──────── DATASET RECORDS ────────
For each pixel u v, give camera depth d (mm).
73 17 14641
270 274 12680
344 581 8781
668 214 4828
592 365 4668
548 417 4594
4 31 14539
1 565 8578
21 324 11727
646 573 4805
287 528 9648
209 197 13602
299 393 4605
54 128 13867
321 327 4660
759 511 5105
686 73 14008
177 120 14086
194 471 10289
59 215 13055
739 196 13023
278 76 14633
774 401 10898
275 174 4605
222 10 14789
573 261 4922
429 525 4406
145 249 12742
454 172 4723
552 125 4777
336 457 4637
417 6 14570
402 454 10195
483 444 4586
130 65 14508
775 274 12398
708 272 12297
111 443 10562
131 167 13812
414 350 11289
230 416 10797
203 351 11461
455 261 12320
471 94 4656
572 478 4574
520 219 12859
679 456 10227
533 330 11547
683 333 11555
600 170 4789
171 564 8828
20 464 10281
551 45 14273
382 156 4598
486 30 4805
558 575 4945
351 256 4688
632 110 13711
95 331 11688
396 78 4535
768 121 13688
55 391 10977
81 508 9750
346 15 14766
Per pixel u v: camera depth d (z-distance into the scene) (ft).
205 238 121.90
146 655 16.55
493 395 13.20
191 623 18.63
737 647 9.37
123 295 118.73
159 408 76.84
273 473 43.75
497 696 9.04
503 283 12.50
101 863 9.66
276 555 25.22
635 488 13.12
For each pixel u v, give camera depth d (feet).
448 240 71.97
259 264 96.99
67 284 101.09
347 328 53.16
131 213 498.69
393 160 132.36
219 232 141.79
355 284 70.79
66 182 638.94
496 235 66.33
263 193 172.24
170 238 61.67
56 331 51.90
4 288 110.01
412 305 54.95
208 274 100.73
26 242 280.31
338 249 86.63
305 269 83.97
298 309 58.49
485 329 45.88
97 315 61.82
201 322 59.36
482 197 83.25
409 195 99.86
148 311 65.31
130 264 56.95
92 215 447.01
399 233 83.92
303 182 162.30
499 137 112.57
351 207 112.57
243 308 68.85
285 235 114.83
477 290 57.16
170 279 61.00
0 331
────────
> [EXERCISE DETAILS]: Output the line that contains "351 256 4688", followed by every later line in the listing, with no line omitted and none added.

> [YOUR SOLUTION]:
351 256 4688
632 110 13711
95 331 11688
396 78 4535
768 121 13688
55 391 10977
81 508 9750
346 15 14766
Per pixel u v: camera depth d (z-distance into the scene) (ft).
205 238 121.90
146 655 16.55
493 395 13.20
191 623 18.63
737 647 9.37
123 295 118.73
159 408 76.84
273 473 43.75
497 696 9.04
503 283 12.50
101 863 9.66
276 555 25.22
635 488 13.12
For each pixel u v, give camera depth d (feet).
448 240 71.97
259 264 96.99
67 284 101.09
347 328 53.16
131 213 498.69
393 160 132.36
219 232 141.79
355 284 70.79
66 182 638.94
496 235 66.33
263 193 172.24
170 238 61.67
56 331 51.90
4 288 110.01
412 305 54.95
208 274 100.73
26 242 280.31
338 249 86.63
305 269 83.97
298 309 58.49
485 329 45.88
97 315 61.82
201 322 59.36
482 197 83.25
409 195 99.86
148 311 65.31
130 264 56.95
92 215 447.01
399 233 83.92
303 182 162.30
499 137 112.57
351 207 112.57
243 308 68.85
285 235 114.83
477 290 57.16
170 279 61.00
0 331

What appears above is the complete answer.